Frankenthaler was born in New York City as the youngest child of a New York Supreme Court justice. After studying a t Bennington College in Vermont, Frankenthaler returned to New York in 1950 to pursue painting. It was during this period that she encountered the Abstract Expressionist movement for the first time and was heavily influenced by the work of Jackson Pollock. A short time thereafter, she married fellow Abstract Expressionist painter Robert Motherwell. Soon developing her own style, Frankenthaler began experimenting with stain painting and using large fields of intense color.
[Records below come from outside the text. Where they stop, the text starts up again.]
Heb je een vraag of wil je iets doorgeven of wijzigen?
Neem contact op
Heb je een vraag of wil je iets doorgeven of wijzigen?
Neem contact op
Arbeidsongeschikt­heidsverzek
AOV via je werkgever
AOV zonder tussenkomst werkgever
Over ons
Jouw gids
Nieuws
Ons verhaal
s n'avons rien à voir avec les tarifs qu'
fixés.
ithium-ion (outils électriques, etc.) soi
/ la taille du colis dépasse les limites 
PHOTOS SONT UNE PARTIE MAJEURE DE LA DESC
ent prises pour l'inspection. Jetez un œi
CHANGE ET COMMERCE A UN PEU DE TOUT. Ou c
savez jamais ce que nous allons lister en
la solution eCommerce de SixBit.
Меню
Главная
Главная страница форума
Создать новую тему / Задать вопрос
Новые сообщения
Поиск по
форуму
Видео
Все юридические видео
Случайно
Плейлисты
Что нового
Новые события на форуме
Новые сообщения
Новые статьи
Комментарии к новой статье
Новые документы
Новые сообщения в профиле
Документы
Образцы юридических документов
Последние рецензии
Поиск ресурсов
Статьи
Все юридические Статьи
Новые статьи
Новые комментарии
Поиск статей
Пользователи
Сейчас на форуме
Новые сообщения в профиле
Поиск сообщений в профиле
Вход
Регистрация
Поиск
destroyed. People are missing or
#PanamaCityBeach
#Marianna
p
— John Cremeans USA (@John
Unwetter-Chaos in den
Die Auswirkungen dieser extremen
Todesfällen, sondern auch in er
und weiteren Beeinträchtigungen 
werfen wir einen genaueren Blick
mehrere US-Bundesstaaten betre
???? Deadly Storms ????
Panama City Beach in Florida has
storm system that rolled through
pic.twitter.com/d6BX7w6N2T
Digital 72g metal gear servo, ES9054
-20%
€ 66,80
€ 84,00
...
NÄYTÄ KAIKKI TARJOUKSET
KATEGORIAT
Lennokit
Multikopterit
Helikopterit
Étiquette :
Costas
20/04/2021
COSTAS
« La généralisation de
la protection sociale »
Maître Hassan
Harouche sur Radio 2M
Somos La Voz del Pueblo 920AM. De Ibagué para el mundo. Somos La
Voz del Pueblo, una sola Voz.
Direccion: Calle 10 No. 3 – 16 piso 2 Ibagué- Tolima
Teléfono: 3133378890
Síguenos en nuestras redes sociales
During the 1970s she expanded her scope with woodcuts, sculpture, and color printmaking.
Demonstrating the sense of structure that is characteristic of Frankenthaler’s work at this time, the unpainted surface of the canvas is in stark contrast to the expanses of green, blue, black, and white colors. On the left side of the composition an oblong black shape is stacked on top of a green geometrical field. The lower right side is filled with a field of white color. Connecting the two halves of the painting is a single blue line stretching at an angle across almost the entire length of the canvas. The colors found in nature inspired Frankenthaler’s choice of color.
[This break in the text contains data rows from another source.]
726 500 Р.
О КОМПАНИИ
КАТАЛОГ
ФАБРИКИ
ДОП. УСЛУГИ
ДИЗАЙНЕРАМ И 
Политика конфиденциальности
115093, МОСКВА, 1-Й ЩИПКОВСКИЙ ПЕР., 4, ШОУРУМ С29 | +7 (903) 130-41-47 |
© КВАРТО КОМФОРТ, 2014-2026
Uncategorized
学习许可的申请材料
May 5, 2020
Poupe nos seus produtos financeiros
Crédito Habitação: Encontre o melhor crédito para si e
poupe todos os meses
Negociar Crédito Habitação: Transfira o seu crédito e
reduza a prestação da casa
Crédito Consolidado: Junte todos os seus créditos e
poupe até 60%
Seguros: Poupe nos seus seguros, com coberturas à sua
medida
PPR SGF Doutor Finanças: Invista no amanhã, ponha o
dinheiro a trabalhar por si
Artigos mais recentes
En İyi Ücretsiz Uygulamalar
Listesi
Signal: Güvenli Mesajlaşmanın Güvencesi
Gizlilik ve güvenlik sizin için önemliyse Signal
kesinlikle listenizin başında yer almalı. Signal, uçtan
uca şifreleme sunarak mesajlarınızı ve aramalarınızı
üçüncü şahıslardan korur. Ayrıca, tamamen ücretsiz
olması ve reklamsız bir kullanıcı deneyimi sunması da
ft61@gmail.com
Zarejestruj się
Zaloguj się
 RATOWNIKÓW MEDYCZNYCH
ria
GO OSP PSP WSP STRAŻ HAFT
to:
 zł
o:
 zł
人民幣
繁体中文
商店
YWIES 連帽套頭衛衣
Though influenced by Jackson Pollock’s “drip” method, Frankenthaler’s technique differed. She incorporated thinned-down oil paint to create broad areas of color and translucent washes of paint that soaked, or stained, directly onto the canvas, allowing the texture of the fabric to show through. Frankenthaler used rollers and squeegees to push and blot the paint. In 1962 Frankenthaler switched from oil paint, which tends to fade, to water-based acrylic paint. In Blue Rail, painted after this medium change, colored shapes are juxtaposed against one another. The straight blue line connecting the shapes near the top of the canvas was not stained, but instead painted with a ruler.
Even in 1969 the United States was still feeling the transition from the 1950s to the 1960s. There was a general feeling of moving away from the conservative fifties and into a time of revolutionary thinking. Amid war and social turmoil, American culture flourished. Although the art world was undergoing a major upheaval from Abstract Expressionism to the culture-oriented Pop Art movement, Frankenthaler remained firmly grounded in Abstract Expressionism. Today, art historians refer to her innovative style within the movement as “Color Field.”